#### EXERCISE DATA
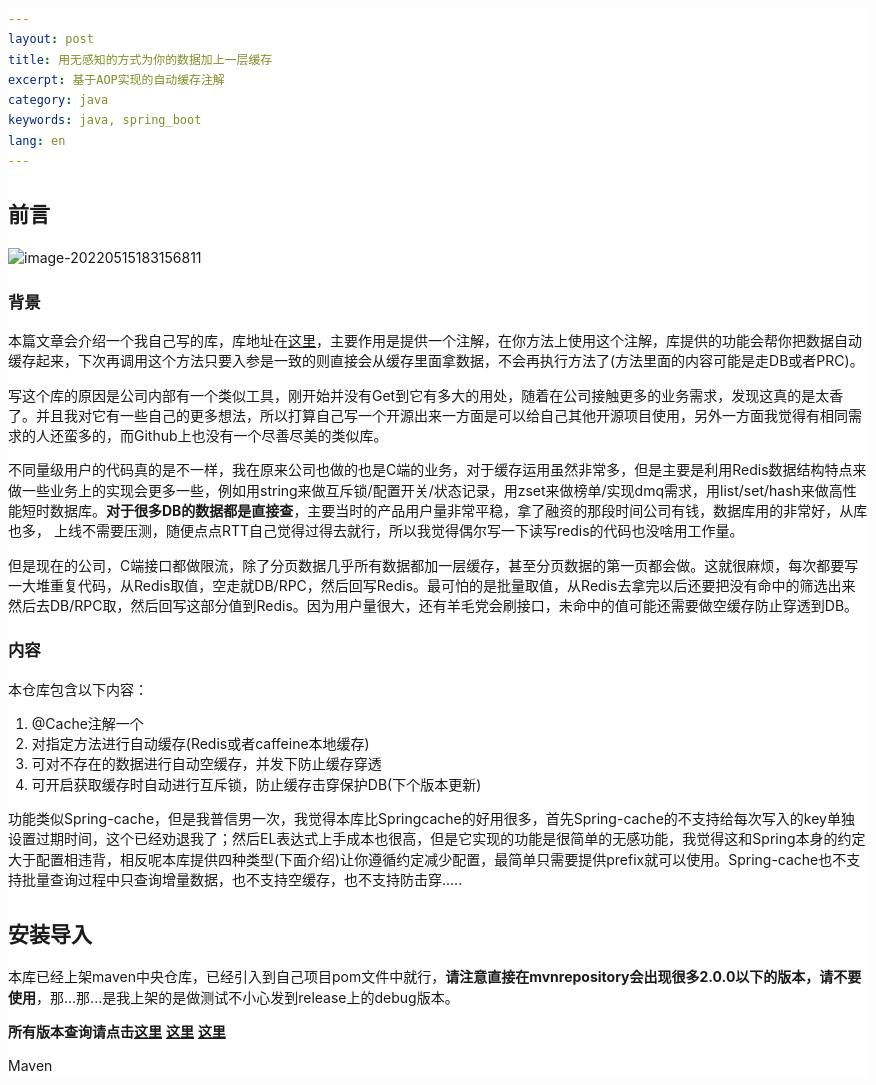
 ```yaml
---
layout: post
title: 用无感知的方式为你的数据加上一层缓存
excerpt: 基于AOP实现的自动缓存注解
category: java
keywords: java, spring_boot
lang: en
---
```


## 前言

![image-20220515183156811](https://mypicgogo.oss-cn-hangzhou.aliyuncs.com/tuchuang20220515183156.png)

### 背景

本篇文章会介绍一个我自己写的库，库地址在[这里](https://github.com/oreoft/cache-anno)，主要作用是提供一个注解，在你方法上使用这个注解，库提供的功能会帮你把数据自动缓存起来，下次再调用这个方法只要入参是一致的则直接会从缓存里面拿数据，不会再执行方法了(方法里面的内容可能是走DB或者PRC)。

写这个库的原因是公司内部有一个类似工具，刚开始并没有Get到它有多大的用处，随着在公司接触更多的业务需求，发现这真的是太香了。并且我对它有一些自己的更多想法，所以打算自己写一个开源出来一方面是可以给自己其他开源项目使用，另外一方面我觉得有相同需求的人还蛮多的，而Github上也没有一个尽善尽美的类似库。

不同量级用户的代码真的是不一样，我在原来公司也做的也是C端的业务，对于缓存运用虽然非常多，但是主要是利用Redis数据结构特点来做一些业务上的实现会更多一些，例如用string来做互斥锁/配置开关/状态记录，用zset来做榜单/实现dmq需求，用list/set/hash来做高性能短时数据库。**对于很多DB的数据都是直接查**，主要当时的产品用户量非常平稳，拿了融资的那段时间公司有钱，数据库用的非常好，从库也多， 上线不需要压测，随便点点RTT自己觉得过得去就行，所以我觉得偶尔写一下读写redis的代码也没啥用工作量。

但是现在的公司，C端接口都做限流，除了分页数据几乎所有数据都加一层缓存，甚至分页数据的第一页都会做。这就很麻烦，每次都要写一大堆重复代码，从Redis取值，空走就DB/RPC，然后回写Redis。最可怕的是批量取值，从Redis去拿完以后还要把没有命中的筛选出来然后去DB/RPC取，然后回写这部分值到Redis。因为用户量很大，还有羊毛党会刷接口，未命中的值可能还需要做空缓存防止穿透到DB。

### 内容

本仓库包含以下内容：

1. @Cache注解一个
2. 对指定方法进行自动缓存(Redis或者caffeine本地缓存)
3. 可对不存在的数据进行自动空缓存，并发下防止缓存穿透
4. 可开启获取缓存时自动进行互斥锁，防止缓存击穿保护DB(下个版本更新)

功能类似Spring-cache，但是我普信男一次，我觉得本库比Springcache的好用很多，首先Spring-cache的不支持给每次写入的key单独设置过期时间，这个已经劝退我了；然后EL表达式上手成本也很高，但是它实现的功能是很简单的无感功能，我觉得这和Spring本身的约定大于配置相违背，相反呢本库提供四种类型(下面介绍)让你遵循约定减少配置，最简单只需要提供prefix就可以使用。Spring-cache也不支持批量查询过程中只查询增量数据，也不支持空缓存，也不支持防击穿.....

## 安装导入

本库已经上架maven中央仓库，已经引入到自己项目pom文件中就行，**请注意直接在mvnrepository会出现很多2.0.0以下的版本，请不要使用**，那...那...是我上架的是做测试不小心发到release上的debug版本。

**所有版本查询请点击[这里](https://mvnrepository.com/artifact/cn.someget/cache-anno)** [**这里**](https://mvnrepository.com/artifact/cn.someget/cache-anno) [**这里**](https://mvnrepository.com/artifact/cn.someget/cache-anno)

Maven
########
## ACTIVITY
Set every entry down again exactly as written, and omit the images.

## SOLUTION
 ```yaml
---
layout: post
title: 用无感知的方式为你的数据加上一层缓存
excerpt: 基于AOP实现的自动缓存注解
category: java
keywords: java, spring_boot
lang: en
---
```


## 前言

![image-20220515183156811](https://mypicgogo.oss-cn-hangzhou.aliyuncs.com/tuchuang20220515183156.png)

### 背景

本篇文章会介绍一个我自己写的库，库地址在[这里](https://github.com/oreoft/cache-anno)，主要作用是提供一个注解，在你方法上使用这个注解，库提供的功能会帮你把数据自动缓存起来，下次再调用这个方法只要入参是一致的则直接会从缓存里面拿数据，不会再执行方法了(方法里面的内容可能是走DB或者PRC)。

写这个库的原因是公司内部有一个类似工具，刚开始并没有Get到它有多大的用处，随着在公司接触更多的业务需求，发现这真的是太香了。并且我对它有一些自己的更多想法，所以打算自己写一个开源出来一方面是可以给自己其他开源项目使用，另外一方面我觉得有相同需求的人还蛮多的，而Github上也没有一个尽善尽美的类似库。

不同量级用户的代码真的是不一样，我在原来公司也做的也是C端的业务，对于缓存运用虽然非常多，但是主要是利用Redis数据结构特点来做一些业务上的实现会更多一些，例如用string来做互斥锁/配置开关/状态记录，用zset来做榜单/实现dmq需求，用list/set/hash来做高性能短时数据库。**对于很多DB的数据都是直接查**，主要当时的产品用户量非常平稳，拿了融资的那段时间公司有钱，数据库用的非常好，从库也多， 上线不需要压测，随便点点RTT自己觉得过得去就行，所以我觉得偶尔写一下读写redis的代码也没啥用工作量。

但是现在的公司，C端接口都做限流，除了分页数据几乎所有数据都加一层缓存，甚至分页数据的第一页都会做。这就很麻烦，每次都要写一大堆重复代码，从Redis取值，空走就DB/RPC，然后回写Redis。最可怕的是批量取值，从Redis去拿完以后还要把没有命中的筛选出来然后去DB/RPC取，然后回写这部分值到Redis。因为用户量很大，还有羊毛党会刷接口，未命中的值可能还需要做空缓存防止穿透到DB。

### 内容

本仓库包含以下内容：

1. @Cache注解一个
2. 对指定方法进行自动缓存(Redis或者caffeine本地缓存)
3. 可对不存在的数据进行自动空缓存，并发下防止缓存穿透
4. 可开启获取缓存时自动进行互斥锁，防止缓存击穿保护DB(下个版本更新)

功能类似Spring-cache，但是我普信男一次，我觉得本库比Springcache的好用很多，首先Spring-cache的不支持给每次写入的key单独设置过期时间，这个已经劝退我了；然后EL表达式上手成本也很高，但是它实现的功能是很简单的无感功能，我觉得这和Spring本身的约定大于配置相违背，相反呢本库提供四种类型(下面介绍)让你遵循约定减少配置，最简单只需要提供prefix就可以使用。Spring-cache也不支持批量查询过程中只查询增量数据，也不支持空缓存，也不支持防击穿.....

## 安装导入

本库已经上架maven中央仓库，已经引入到自己项目pom文件中就行，**请注意直接在mvnrepository会出现很多2.0.0以下的版本，请不要使用**，那...那...是我上架的是做测试不小心发到release上的debug版本。

**所有版本查询请点击[这里](https://mvnrepository.com/artifact/cn.someget/cache-anno)** [**这里**](https://mvnrepository.com/artifact/cn.someget/cache-anno) [**这里**](https://mvnrepository.com/artifact/cn.someget/cache-anno)

Maven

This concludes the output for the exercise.